I'm thinking this should be possible as when I log into any aspx page with Windows Authentication enabled in IIS, I can get the calling user's domain credentials. How would I setup my WCF service in such a manner? Currently the user identity I get in the WCF service are those of the app pool the svc is running under?
EDIT
I don't have .NET 4 -- My configuration file is below, but I still get an error:
Security settings for this service require 'Anonymous' Authentication
but it is not enabled for the IIS application that hosts this service.
Should I explicitly enable Anonymous for that path in IIS? I think this would undo my efforts to get the domain name.
<behaviors>
<endpointBehaviors>
<behavior name="Awesome.Project.OperationsBehavior">
<enableWebScript />
</behavior>
</endpointBehaviors>
</serviceBehaviors>
<behavior name="Awesome.Project.OperationsServiceBehavior">
<serviceMetadata httpGetEnabled="true" />
<serviceDebug includeExceptionDetailInFaults="false" />
</behavior>
</serviceBehaviors>
</behaviors>
<services>
<service behaviorConfiguration="Awesome.Project.OperationsServiceBehavior"
name="Awesome.Project.Operations">
<endpoint address="" binding="webHttpBinding"
contract="Awesome.Project.Operations"
behaviorConfiguration="Awesome.Project.OperationsBehavior"
bindingName="windowsSecurityWebHttpBinding">
<identity>
<dns value="localhost" />
</identity>
</endpoint>
<!--<endpoint address="mex" binding="mexHttpBinding"
contract="IMetadataExchange" />-->
</service>
</services>
<bindings>
<webHttpBinding>
<binding name="windowsSecurityWebHttpBinding">
<security mode="Transport">
<transport clientCredentialType="Windows"/>
</security>
</binding>
</webHttpBinding>
</bindings>
You need to turn on authentication in the service - assuming .NET 4 add the following to your config
<bindings>
<webHttpBinding>
<binding>
<security mode="Transport">
<transport clientCredentialType="Windows"/>
</security>
</binding>
</webHttpBinding>
</bindings>
for .NET 3.5 or 3.0 you need
<bindings>
<webHttpBinding>
<binding name="webBindingConfig">
<security mode="Transport">
<transport clientCredentialType="Windows"/>
</security>
</binding>
</webHttpBinding>
</bindings>
<services>
<service ...>
<endpoint bindingConfiguration = "webBindingConfig" binding="webHttpBinding" .../>
</service>
</services>
Edit for additional questions:
WCF will generally not pass credentials over non secured transports - that's why mode="Transport" is important.

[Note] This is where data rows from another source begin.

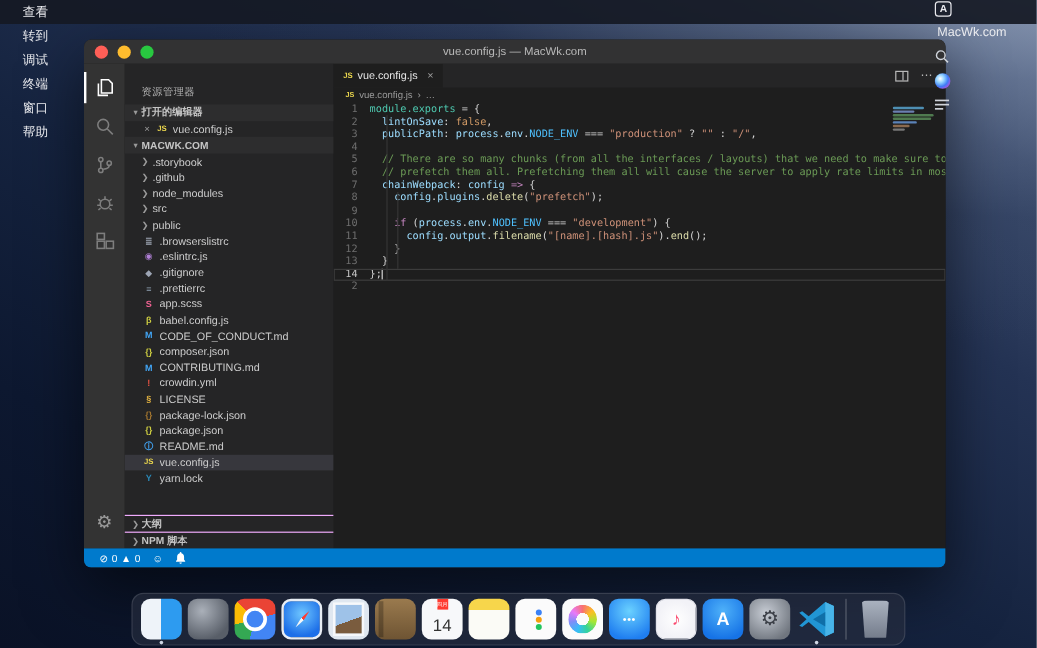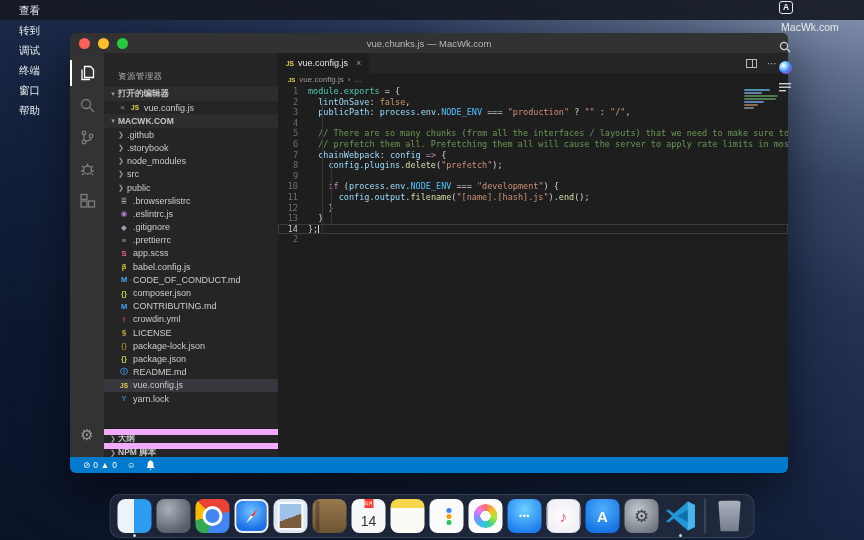--- a/index.html
+++ b/index.html
@@ -59,21 +59,21 @@
   .tree { flex:none; }
   .tree-row { display:flex; align-items:center; height:13.2px; padding-left:14px; cursor:pointer; white-space:nowrap; }
   .tree-row.selected { background:#37373d; }
   .tree-row .chev { width:9px; font-size:7px; color:#9a9a9a; flex:none; }
   .tree-row .ficon { width:12px; flex:none; text-align:center; font-size:7.5px; font-weight:bold; margin-right:3px; }
   .tree-row .jsbadge { font-size:6.5px; font-weight:bold; color:#e8d44d; }
   .tree-row .lbl { overflow:hidden; text-overflow:ellipsis; }
   .oe-row .close { width:9px; color:#9a9a9a; font-size:8px; margin-right:2px; flex:none; text-align:center; }
   .sb-fill { flex:1; }
   .sb-bottom { flex:none; border-top:1px solid #1b1b1c; }
-  .sb-bottom .sb-section-head { background:#252526; border-top:6px solid #f0abfc; }
+  .sb-bottom .sb-section-head { background:#252526; border-top:1px solid #f0abfc; }
 
   
   .editor { flex:1; display:flex; flex-direction:column; min-width:0; background:#1e1e1e; }
   .tabbar { height:20px; background:#252526; display:flex; align-items:stretch; flex:none; }
   .tab { display:flex; align-items:center; gap:4px; background:#1e1e1e; padding:0 8px; font-size:9px; color:#e6e6e6; }
   .tab .jsbadge { font-size:6.5px; font-weight:bold; color:#e8d44d; }
   .tab .tclose { color:#9a9a9a; font-size:9px; margin-left:4px; }
   .tab-actions { margin-left:auto; display:flex; align-items:center; gap:10px; padding-right:10px; color:#b9b9b9; }
   .split-icon { width:11px; height:9px; border:1px solid #b9b9b9; position:relative; }
   .split-icon::after { content:""; position:absolute; left:50%; top:0; bottom:0; width:1px; background:#b9b9b9; }
@@ -192,21 +192,21 @@
     </div>
   </div>
 
   <div class="window">
     <div class="titlebar">
       <div class="lights">
         <span class="light red"></span>
         <span class="light yellow"></span>
         <span class="light green"></span>
       </div>
-      <span class="win-title">vue.chunks.js — MacWk.com</span>
+      <span class="win-title">vue.config.js — MacWk.com</span>
     </div>
 
     <div class="win-main">
 
       <div class="activitybar">
         <span class="act-icon active">
           <svg viewBox="0 0 17 17">
               <path d="M5.5 1.5h6l3 3v8h-9z"></path>
               <path d="M3 4.5v10h8"></path>
             </svg>
@@ -255,25 +255,25 @@
               <span class="lbl">vue.config.js</span>
             </div>
           </div>
         <div class="sb-section-head">
           <span class="chev">▾</span>
           <span>MACWK.COM</span>
         </div>
         <div class="tree" id="file-tree">
             <div class="tree-row">
               <span class="chev">❯</span>
+              <span class="lbl">.storybook</span>
+            </div>
+            <div class="tree-row">
+              <span class="chev">❯</span>
               <span class="lbl">.github</span>
-            </div>
-            <div class="tree-row">
-              <span class="chev">❯</span>
-              <span class="lbl">.storybook</span>
             </div>
             <div class="tree-row">
               <span class="chev">❯</span>
               <span class="lbl">node_modules</span>
             </div>
             <div class="tree-row">
               <span class="chev">❯</span>
               <span class="lbl">src</span>
             </div>
             <div class="tree-row">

If you got rid of it its the same as Mode="None" for WebHttpBinding
If the site is considered to be in the intranet zone then IE will pass the user's credentials automatically. However, non-IE browsers will not and so will hit the site anonymously before getting a 401 and then sending the credentials. The intial request requires anonymous access to be supported in IIS as WCF handles the authentication mechanism
If you need to get hold of HttpContext you can use Asp.NET Compatibility. However in WCF you can use ServiceSecurityContext.Current.PrimaryIdentity.Name to get the authenticated user
How to: Impersonate the Original Caller in WCF Calling from a Web Application gives a walkthrough on how to do this.